No sábado (11/1), Jessé Lopes criticou a distribuição de tatuagens temporárias com a frase “não é não”, uma campanha contra o assédio sexual no Carnaval. “Não sejamos hipócritas! Quem, seja homem ou mulher, não gosta de ser ‘assediado(a)’? Massageia o ego, mesmo que não se tenha interesse na pessoa que tomou a atitude”, diz o deputado no texto.

O deputado ainda afirma no texto que as mulheres já conquistaram “mais direitos que os homens” e que as pautas feministas visam atos extremistas de tirar direitos. Ele cita um exemplo: “O direito da mulher poder ser ‘assediada’ (ser paquerada, procurada, elogiada…). Parece até inveja de mulheres frustradas por não serem assediadas nem em frente a uma construção civil”.

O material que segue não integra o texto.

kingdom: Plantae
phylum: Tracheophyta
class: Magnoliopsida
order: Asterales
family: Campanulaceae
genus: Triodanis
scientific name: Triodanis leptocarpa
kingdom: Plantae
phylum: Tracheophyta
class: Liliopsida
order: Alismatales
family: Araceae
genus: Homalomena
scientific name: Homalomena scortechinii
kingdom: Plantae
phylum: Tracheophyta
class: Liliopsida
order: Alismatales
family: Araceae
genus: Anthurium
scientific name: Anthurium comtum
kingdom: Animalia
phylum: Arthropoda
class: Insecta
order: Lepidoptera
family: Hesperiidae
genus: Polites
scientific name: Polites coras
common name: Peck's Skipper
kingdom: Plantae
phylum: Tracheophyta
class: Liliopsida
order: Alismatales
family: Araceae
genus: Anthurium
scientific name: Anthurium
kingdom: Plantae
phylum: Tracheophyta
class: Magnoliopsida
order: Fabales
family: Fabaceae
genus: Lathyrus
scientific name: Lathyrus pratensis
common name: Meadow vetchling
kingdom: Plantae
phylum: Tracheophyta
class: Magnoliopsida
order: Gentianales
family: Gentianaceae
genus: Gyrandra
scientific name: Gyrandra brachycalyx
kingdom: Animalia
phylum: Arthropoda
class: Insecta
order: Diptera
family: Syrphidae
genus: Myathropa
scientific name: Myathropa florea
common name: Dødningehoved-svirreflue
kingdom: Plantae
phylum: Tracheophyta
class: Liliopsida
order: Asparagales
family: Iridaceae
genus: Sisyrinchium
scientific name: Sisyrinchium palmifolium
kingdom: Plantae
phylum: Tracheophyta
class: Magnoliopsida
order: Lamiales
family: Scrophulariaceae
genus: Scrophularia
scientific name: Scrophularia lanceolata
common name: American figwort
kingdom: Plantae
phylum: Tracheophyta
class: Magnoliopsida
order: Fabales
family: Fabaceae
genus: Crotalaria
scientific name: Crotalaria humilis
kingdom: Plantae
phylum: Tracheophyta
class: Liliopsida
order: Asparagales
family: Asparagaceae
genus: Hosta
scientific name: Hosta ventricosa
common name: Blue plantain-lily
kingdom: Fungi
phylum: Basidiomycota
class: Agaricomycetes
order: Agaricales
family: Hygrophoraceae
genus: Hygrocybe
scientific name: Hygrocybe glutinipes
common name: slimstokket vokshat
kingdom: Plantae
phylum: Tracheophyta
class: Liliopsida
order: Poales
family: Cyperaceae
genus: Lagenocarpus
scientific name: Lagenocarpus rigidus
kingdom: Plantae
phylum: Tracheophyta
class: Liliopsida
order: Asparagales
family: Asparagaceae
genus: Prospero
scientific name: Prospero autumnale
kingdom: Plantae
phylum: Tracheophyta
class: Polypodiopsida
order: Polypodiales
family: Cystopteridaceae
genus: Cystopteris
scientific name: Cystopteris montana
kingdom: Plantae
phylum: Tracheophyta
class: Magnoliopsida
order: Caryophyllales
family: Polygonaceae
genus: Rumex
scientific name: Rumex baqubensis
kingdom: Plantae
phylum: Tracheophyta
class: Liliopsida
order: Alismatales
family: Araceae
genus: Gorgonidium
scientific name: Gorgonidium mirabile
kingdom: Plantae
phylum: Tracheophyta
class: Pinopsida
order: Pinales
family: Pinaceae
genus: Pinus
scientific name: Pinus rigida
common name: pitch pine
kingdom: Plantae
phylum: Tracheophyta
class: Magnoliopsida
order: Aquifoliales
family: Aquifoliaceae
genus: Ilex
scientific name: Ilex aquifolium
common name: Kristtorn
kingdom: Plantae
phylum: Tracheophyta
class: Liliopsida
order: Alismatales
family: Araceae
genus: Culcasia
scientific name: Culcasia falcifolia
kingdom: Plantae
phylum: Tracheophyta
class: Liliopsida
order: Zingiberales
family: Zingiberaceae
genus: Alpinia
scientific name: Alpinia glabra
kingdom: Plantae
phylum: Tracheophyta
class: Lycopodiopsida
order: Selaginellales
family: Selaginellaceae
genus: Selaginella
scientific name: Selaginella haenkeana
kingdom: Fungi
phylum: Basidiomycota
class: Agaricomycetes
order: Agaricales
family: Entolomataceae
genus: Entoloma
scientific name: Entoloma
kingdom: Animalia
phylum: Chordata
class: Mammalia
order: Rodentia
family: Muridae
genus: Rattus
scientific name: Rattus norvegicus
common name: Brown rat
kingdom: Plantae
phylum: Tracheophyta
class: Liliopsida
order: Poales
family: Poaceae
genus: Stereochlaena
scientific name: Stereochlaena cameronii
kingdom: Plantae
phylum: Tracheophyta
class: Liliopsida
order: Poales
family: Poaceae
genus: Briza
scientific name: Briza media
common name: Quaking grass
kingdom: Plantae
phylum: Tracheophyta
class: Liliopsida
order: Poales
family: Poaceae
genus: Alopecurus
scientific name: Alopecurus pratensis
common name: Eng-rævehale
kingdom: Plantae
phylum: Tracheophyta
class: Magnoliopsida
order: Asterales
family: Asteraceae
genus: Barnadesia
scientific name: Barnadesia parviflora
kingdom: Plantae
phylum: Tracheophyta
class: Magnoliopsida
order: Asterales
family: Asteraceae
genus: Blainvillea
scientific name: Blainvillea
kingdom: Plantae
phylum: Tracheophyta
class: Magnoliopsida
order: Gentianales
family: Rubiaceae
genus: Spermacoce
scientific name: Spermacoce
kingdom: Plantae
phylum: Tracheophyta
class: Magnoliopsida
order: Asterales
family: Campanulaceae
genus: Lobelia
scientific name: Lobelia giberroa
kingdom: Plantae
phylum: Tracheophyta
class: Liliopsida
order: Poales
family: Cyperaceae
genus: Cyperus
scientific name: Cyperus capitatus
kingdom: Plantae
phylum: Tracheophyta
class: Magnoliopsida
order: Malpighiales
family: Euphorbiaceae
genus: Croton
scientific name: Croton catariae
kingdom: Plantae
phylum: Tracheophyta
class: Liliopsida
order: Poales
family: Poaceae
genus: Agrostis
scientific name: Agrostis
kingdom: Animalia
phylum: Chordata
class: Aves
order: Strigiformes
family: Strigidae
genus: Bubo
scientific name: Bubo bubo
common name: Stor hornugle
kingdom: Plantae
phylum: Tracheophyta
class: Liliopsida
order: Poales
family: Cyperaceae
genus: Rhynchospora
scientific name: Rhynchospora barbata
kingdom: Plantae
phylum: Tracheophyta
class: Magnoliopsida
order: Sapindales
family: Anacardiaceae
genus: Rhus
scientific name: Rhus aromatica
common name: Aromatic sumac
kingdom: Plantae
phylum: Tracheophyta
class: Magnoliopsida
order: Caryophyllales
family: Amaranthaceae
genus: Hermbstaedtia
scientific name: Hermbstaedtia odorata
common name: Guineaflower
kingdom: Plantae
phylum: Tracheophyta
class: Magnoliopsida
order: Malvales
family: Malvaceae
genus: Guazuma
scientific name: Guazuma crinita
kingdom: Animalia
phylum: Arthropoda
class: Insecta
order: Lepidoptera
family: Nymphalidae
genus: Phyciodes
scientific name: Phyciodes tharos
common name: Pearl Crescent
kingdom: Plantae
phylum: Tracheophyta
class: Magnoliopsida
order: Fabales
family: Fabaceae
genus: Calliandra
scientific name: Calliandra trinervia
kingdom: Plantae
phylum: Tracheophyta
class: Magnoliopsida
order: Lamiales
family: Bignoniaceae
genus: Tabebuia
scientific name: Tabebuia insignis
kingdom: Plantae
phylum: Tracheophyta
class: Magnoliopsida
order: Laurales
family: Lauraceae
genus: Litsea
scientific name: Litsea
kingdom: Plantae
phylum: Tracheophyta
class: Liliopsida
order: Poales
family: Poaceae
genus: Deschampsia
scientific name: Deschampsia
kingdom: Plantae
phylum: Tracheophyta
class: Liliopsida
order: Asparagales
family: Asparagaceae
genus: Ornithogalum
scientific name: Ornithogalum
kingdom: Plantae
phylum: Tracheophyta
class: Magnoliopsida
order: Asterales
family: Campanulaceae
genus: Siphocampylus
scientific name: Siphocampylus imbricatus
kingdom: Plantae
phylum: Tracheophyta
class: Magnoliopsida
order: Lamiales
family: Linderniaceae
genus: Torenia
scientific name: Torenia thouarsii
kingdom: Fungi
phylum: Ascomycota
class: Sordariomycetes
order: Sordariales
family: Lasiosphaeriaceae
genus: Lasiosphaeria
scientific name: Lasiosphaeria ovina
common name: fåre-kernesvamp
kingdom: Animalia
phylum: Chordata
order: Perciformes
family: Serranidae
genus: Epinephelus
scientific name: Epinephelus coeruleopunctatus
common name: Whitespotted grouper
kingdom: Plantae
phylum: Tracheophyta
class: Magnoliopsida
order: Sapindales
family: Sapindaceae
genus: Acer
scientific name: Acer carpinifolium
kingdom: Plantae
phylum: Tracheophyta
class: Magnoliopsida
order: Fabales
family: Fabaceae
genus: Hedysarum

Toda mulher, para o parlamentar, sabe lidar com assédio. Ele afirma que está criticando apenas o assédio no sentido de “dar em cima”, não atos agressivos, pois “crime não se previne e nem se combate com tatuagens”. Jessé finaliza o texto pedindo que as pessoas não colaborem com “este movimento segregador” e que “não usem essa tatuagem ineficiente”,

Na postagem do último domingo (12/1), o parlamentar alega que “feministas pelo Brasil contra a família patriarcal tentam ganhar a opinião pública ‘defendendo’ as mulheres do estupro, do feminicídio e do assédio dos ‘machos escrotos'”.

O deputado ainda disse que irão distribuir em Santa Catarina, “apenas para as mulheres”, adesivos de “não é não” com o “intuito de confundir as pessoas entre o limite do que é assédio e do que é um simples ‘dar em cima’. ele completa a frase dizendo que “logo logo, ser homem será crime”.

Com a repercussão das duas postagens, muitas mulheres criticaram o deputado, que respondeu com mais assédio. “Falta de decoro parlamentar”, dizia um eleitor.

“Eu só consigo sentir muito por todas as pessoas que foram assediadas e leram esse texto. Queria que isso fosse uma sátira apenas”, respondeu uma jovem à publicação de Jessé.

Na sequência, o deputado pegou uma foto dela, escreveu “Nesta foto, não parece que você está muito preocupada com assédio” e completou “Inclusive, você é muito bonita. Parabéns”.

Outro lado
A Ponte procurou o deputado Jessé Lopes por e-mail, mas até o momento de publicação desta matéria não obteve retorno.